Recipe

Maple Cinnamon Pumpkin Muffins with Streusel Topping

Moist and fragrant pumpkin muffins sweetened with pure maple syrup and warm cinnamon, topped with a crunchy streusel. Perfect for cozy fall mornings or snacks!

⏱ 37 min total 🥣 12 servings ⭐ Easy 🌍 American
Prep15 min
Cook22 min
Total37 min
Serves12

Ingredients

  • 1 3/4 cups all-purpose flour
  • 1 teaspoon baking powder
  • 1/2 teaspoon baking soda
  • 1/2 teaspoon salt
  • 1 teaspoon ground cinnamon
  • 1/2 teaspoon ground nutmeg
  • 1/4 teaspoon ground ginger
  • 1/4 teaspoon ground cloves
  • 1 cup canned pumpkin puree
  • 1/2 cup pure maple syrup
  • 1/2 cup vegetable oil
  • 2 large eggs
  • 1 teaspoon vanilla extract
  • Streusel Topping:
  • 1/3 cup brown sugar
  • 1/4 cup all-purpose flour
  • 3 tablespoons cold unsalted butter, cubed
  • 1/2 teaspoon ground cinnamon

Instructions

  1. 1. Preheat your oven to 350°F (175°C). Line a 12-cup muffin tin with paper liners or grease well.
  2. 2. In a medium bowl, whisk together the flour, baking powder, baking soda, salt, cinnamon, nutmeg, ginger, and cloves until well combined.
  3. 3. In a large bowl, whisk pumpkin puree, maple syrup, vegetable oil, eggs, and vanilla extract until smooth and homogenous.
  4. 4. Gradually add the dry ingredients into the wet ingredients, stirring gently just until combined.

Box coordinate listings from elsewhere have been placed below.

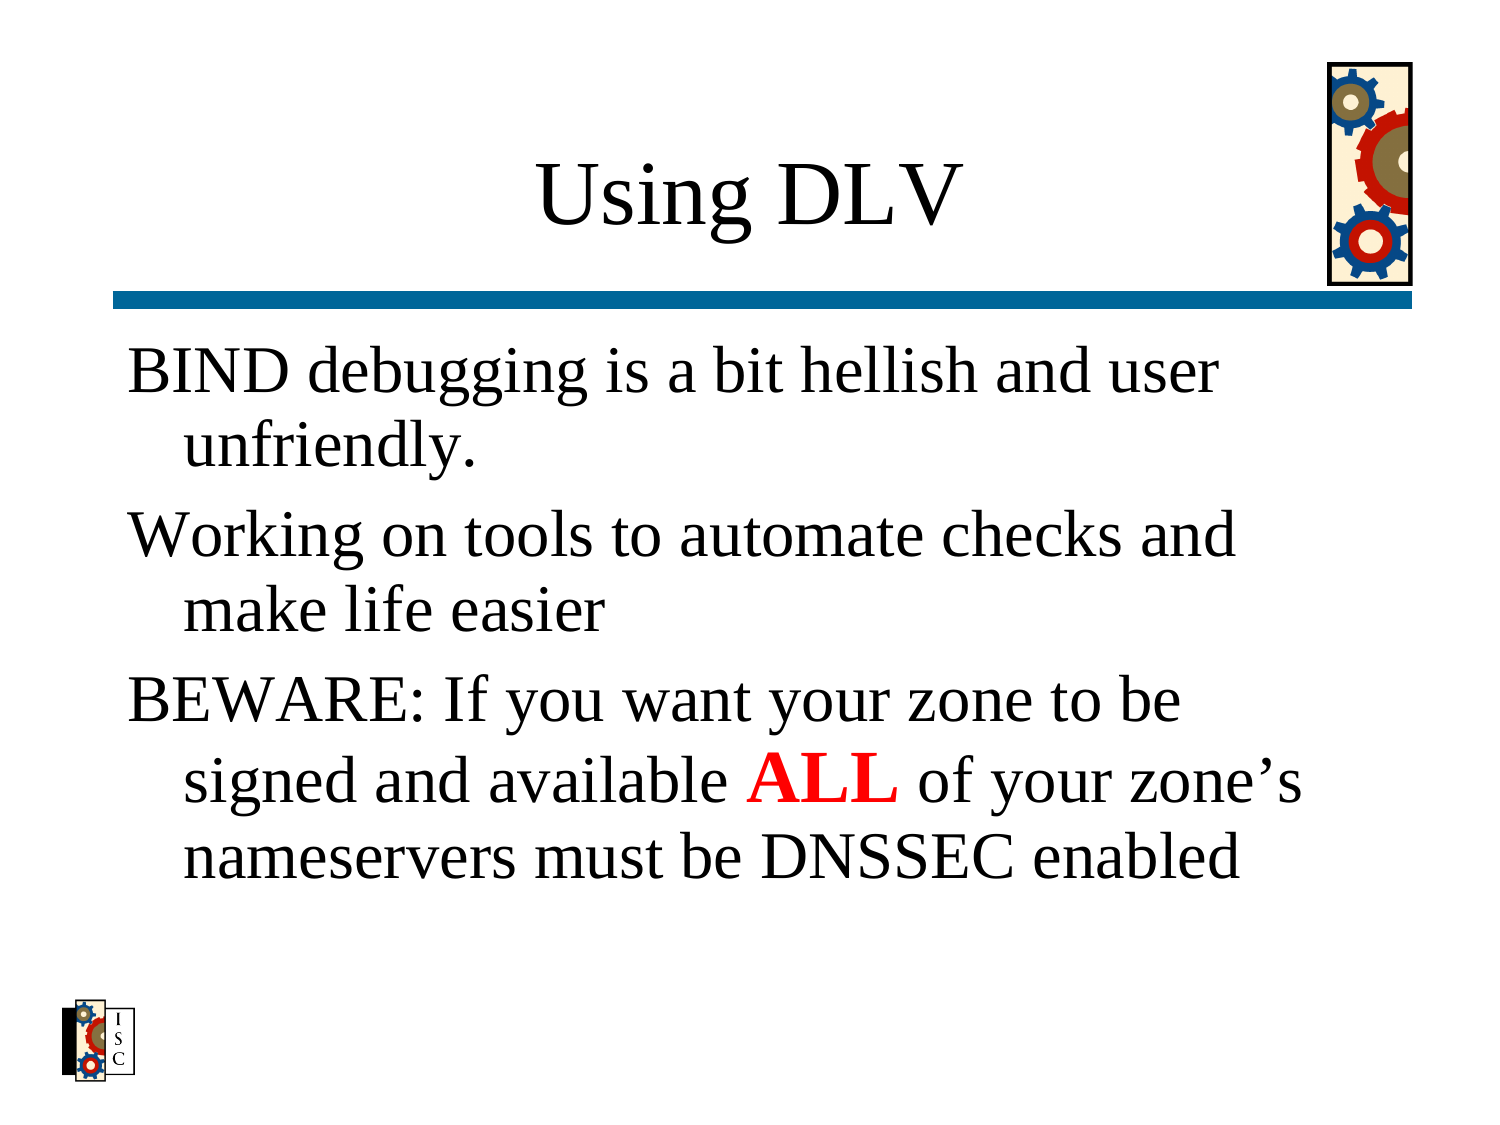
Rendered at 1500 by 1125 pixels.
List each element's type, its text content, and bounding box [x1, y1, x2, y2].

picture [62, 999, 135, 1082]
picture [1327, 62, 1413, 286]
list BIND debugging is a bit hellish and user unfriendly. Working on tools to automate checks and make life easier BEWARE: If you want your zone to be signed and available ALL of your zone’s nameservers must be DNSSEC enabled [112, 324, 1388, 1001]
title Using DLV [112, 99, 1388, 288]
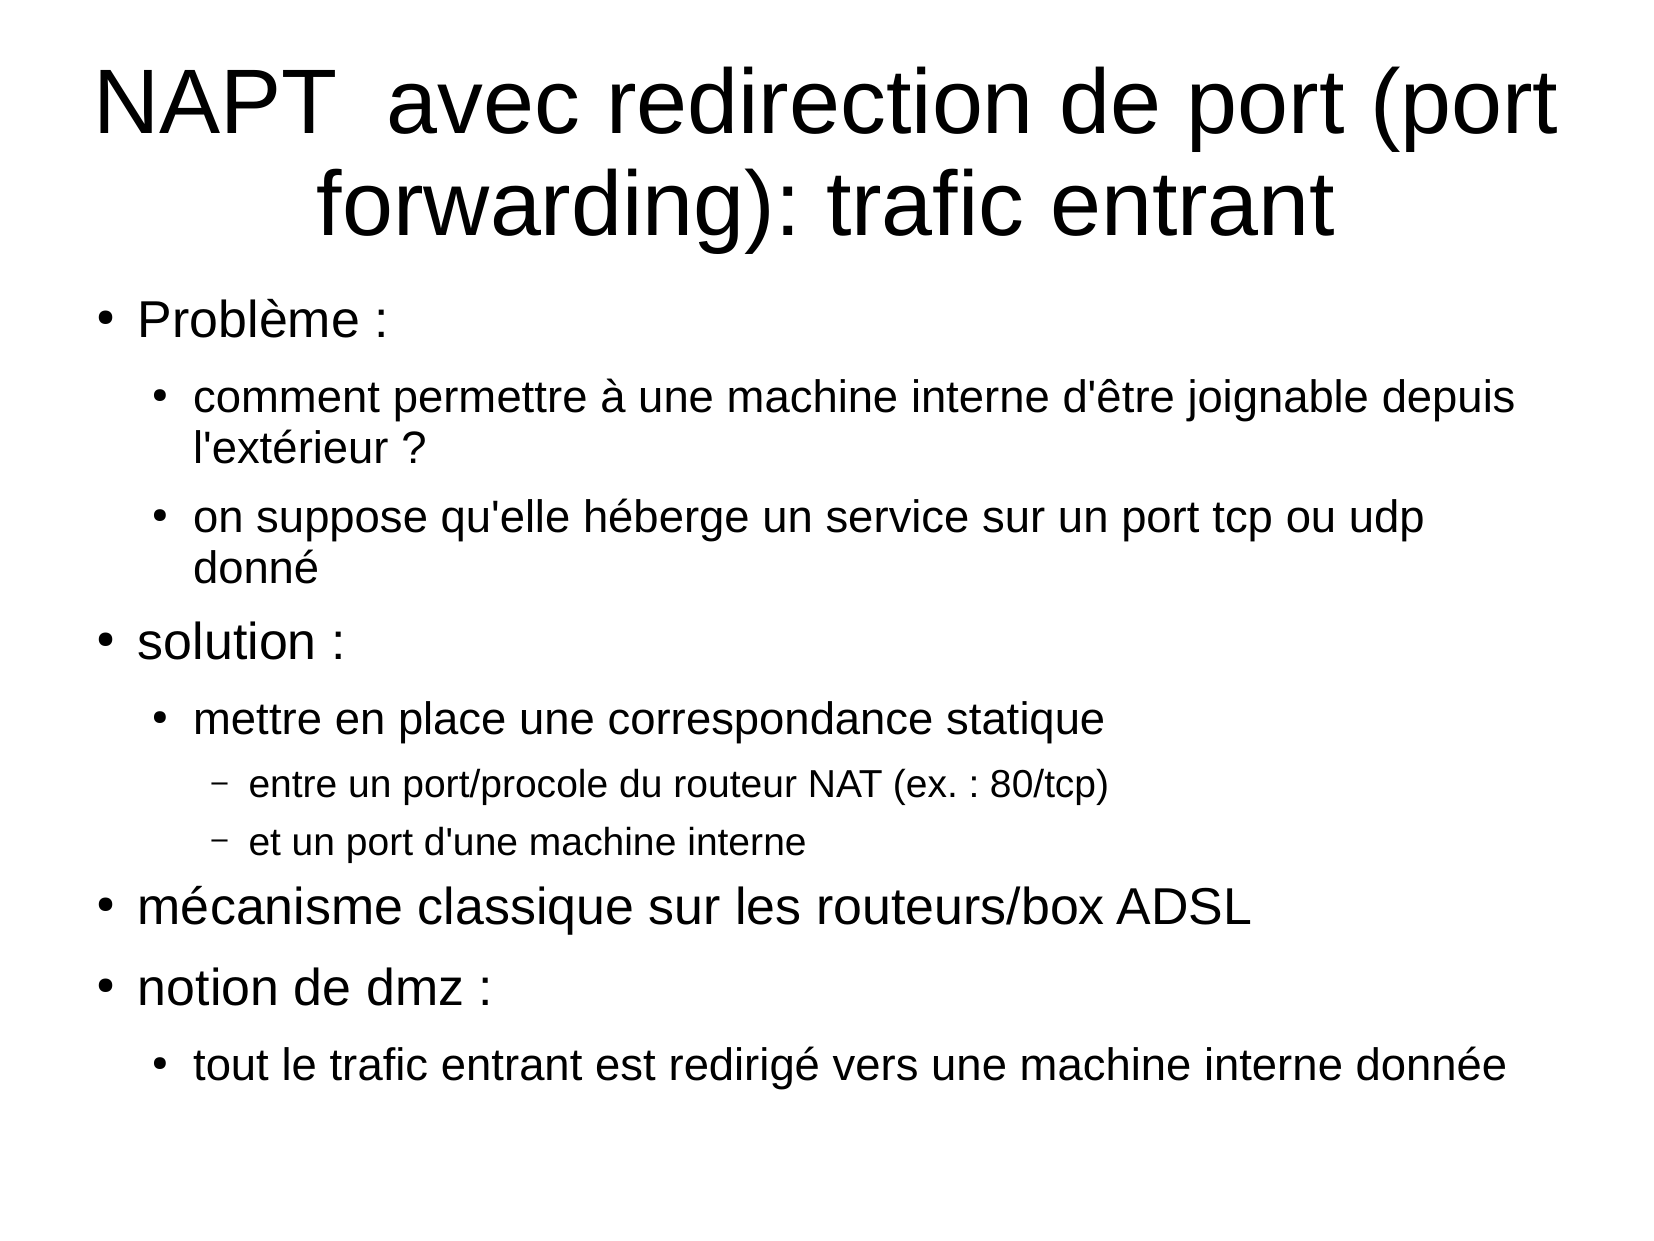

Avoid overmixing to keep muffins tender.
  5. 5. To prepare the streusel topping: In a small bowl, combine brown sugar, flour, and cinnamon. Use a pastry cutter or your fingers to cut cold butter into the mixture until crumbly.
  6. 6. Divide the batter evenly among the muffin cups. Sprinkle the streusel topping generously over each muffin.
  7. 7. Bake for 20-22 minutes, or until a toothpick inserted into the center comes out clean. Allow muffins to cool in the pan for 5 minutes, then transfer to a wire rack to cool completely.
  8. 8. Serve warm or at room temperature. These muffins store well in an airtight container for up to 3 days.

Chef tips

  • Use canned pumpkin puree, not pumpkin pie filling, for best flavor and texture.
  • If you prefer a less sweet streusel, reduce the brown sugar amount by half.
  • For a nut-free version, omit any nuts and double the cinnamon in the streusel for extra flavor.
  • To make muffins dairy-free, substitute vegetable oil with coconut oil and use a dairy-free butter alternative for streusel.

Pros

  • Naturally sweetened with pure maple syrup instead of refined sugar.
  • Easy to make with common pantry ingredients and minimal equipment.
  • Moist and tender texture that appeals to kids and adults alike.

Cons / watch-outs

  • Contains refined flour; whole wheat substitution may change texture and require recipe tweaking.
  • Streusel topping adds more sugar and fat, which might not suit all dietary preferences.

Diet & nutrition notes

Diet notes: This recipe is vegetarian and can be adapted to dairy-free with simple swaps. It contains gluten and eggs, so it's not suitable for vegan or gluten-free diets without modifications.

Nutrition note: Each muffin roughly contains 180 calories, 7g fat, 28g carbohydrates, 2g protein, and 2g fiber. Maple syrup adds natural sweetness, while pumpkin contributes fiber and vitamin A.